Wednesday, October 17, 2007

Kobe Departure? This Ride Could Make Laker Faithful Queasy

After the latest wild spin on the Kobe Coaster, another 24-hour scramble of disorienting turns and steep drops with No. 24, things were actually pretty clear at the end of the ride.
So clear that the end of the Kobe Bryant Era in Lakerland has never seemed closer.
The events of a zany Tuesday allowed for no other conclusion. You inevitably wondered, once your stomach settled, if the Lakers are going to have to live like this for the rest of Bryant's days in purple and gold, however many are left, with the smothering expectation that he's headed to the airport any minute.
It's difficult to believe otherwise when Kobe asks to skip his third successive practice to give his legs some rest … and is promptly asked by reporters if he thinks he's played his last game as a Laker.
It's especially difficult to imagine a different ending when the famously quotable and revealing Phil Jackson responds to almost every Kobe question he gets by saying he either can't comment or doesn't know the answer.
The Zen Master? At a loss for words? Dark days, indeed.
The Lakers, according to NBA front-office sources, have no looming intentions to initiate any Bryant trade discussions and would still prefer to hang onto to their most popular player since Magic Johnson.

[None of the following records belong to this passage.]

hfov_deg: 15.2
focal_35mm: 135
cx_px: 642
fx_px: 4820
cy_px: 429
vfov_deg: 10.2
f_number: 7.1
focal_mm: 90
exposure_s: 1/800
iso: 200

There is nonetheless a growing belief around the league that the proposals will be flooding in now and that Bryant will indeed be moved -- possibly even before the season starts -- after last week's admission from Lakers owner Jerry Buss that he "would certainly listen" to trade offers for Bryant in the wake of Kobe's loud declaration last May that he wants out … and Kobe's subsequent refusals to recant the request.
So edgy is Lakerland that Bryant, after dodging the media for a few days, was forced to address reports Tuesday that he has already cleaned out his locker at the team's practice facility. One team source insisted to ESPN.com that Bryant indeed removed his personal belongings, but Bryant and agent Rob Pelinka told ESPN The Magazine's Ric Bucher that Kobe had merely cleaned up his locker after Monday's practice, leaving plenty behind.

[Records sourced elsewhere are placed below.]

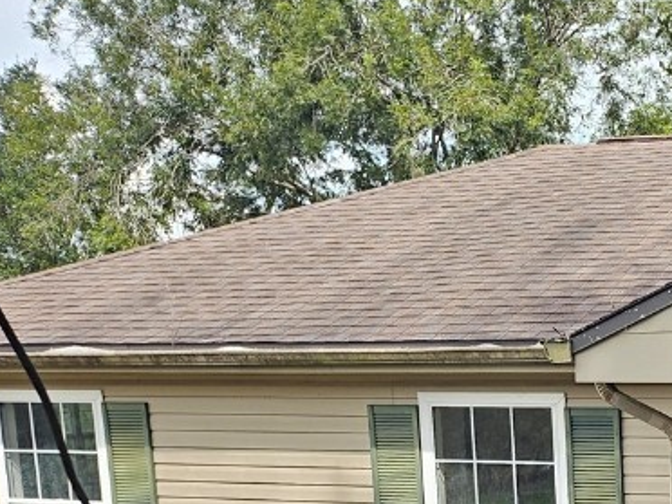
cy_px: 593
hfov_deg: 26.5
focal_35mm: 66
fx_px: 1281
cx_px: 780
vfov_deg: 20.9
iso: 50
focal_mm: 5
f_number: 1.8
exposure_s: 1/694
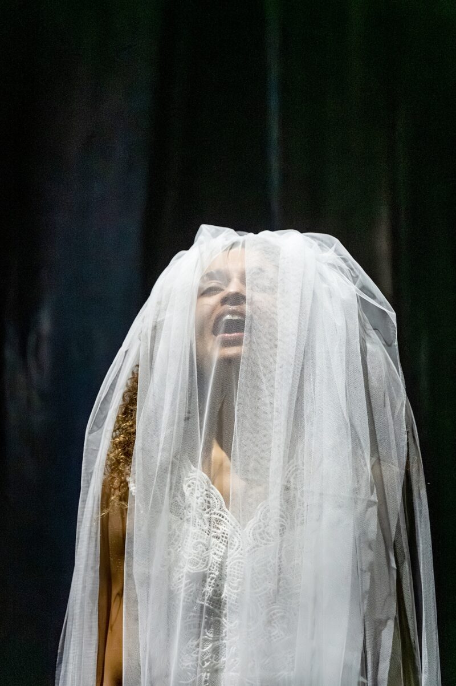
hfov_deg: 8.1
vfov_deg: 12.1
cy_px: 343
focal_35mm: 170
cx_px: 228
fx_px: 3235
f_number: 2.8
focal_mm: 170
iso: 5000
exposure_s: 1/125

Yet such is the tension around the team now that Bryant can't sit out a practice without sparking an immediate panic that he's leaving for Chicago or Dallas, with multiple sources insisting that Bryant -- who possesses the league's only active no-trade clause -- lists the Mavericks as his No. 1 destination.
It's a tension Kobe created, of course, when he demanded a trade nearly five months ago with a slew of critical comments aimed at the organization that helped make him a worldwide brand and which backed him steadfastly through a sexual-assault trial in the 2003-04 season. But Buss' comments -- which Bryant admitted Tuesday "caught me off guard a little bit '' -- appear to have permanently changed the dynamic.
Those comments marked the first-ever acknowlegment from the Lakers of any openness to parting with Bryant, after months of scoffing at the mere suggestion.
Fears that Bryant might skip training camp or hold out for a time in an attempt to force the Lakers to move him proved unfounded. The 29-year-old reported for camp on time and with the apparent intention to put the turbulence of the offseason behind him, announcing that he was prepared to move forward with the only team he has ever played for. "Priority No. 1 for me," Kobe said on Oct. 1, "is to bring the title back here in Los Angeles."
The healing didn't even last 10 days, though. In that short span, Bryant's status was officially changed from the ultimate untouchable to stunningly available.
Jackson tried, in the wake of Buss' revelations, to remind us all that the owner's "initial statement was that we're not interested in trading Kobe Bryant." The coach, however, has since conceded that the resulting uncertainty has been a "distracting thing" for Bryant and the team and backed even further away from a hopeful tone when he met with L.A. reporters for a post-practice briefing Tuesday.
Asked if Bryant would play in Thursday's exhibition in Bakersfield against Seattle, Jackson said: "I can't comment on that."
Asked if Bryant would at least be with the team for that game, Jackson said: "I don't know about that, either."
Told that his no-comments could give the impression that a Bryant trade was imminent, Jackson said: "I can't comment on that. There's nothing imminent. So I can't comment on anything imminent."
Asked finally if he thinks Bryant has played his last game in purple and gold, Jackson said: "I can't comment on that. I don't know that at all. I mean, who knows that? Do you know it? We just can't comment on that. There's certain things I think that have to be discussed and will be and then we'll move forward from there."
Make that nervously forward … and headed for a Hollywood blockbuster (deal) that seems more inevitable than ever before.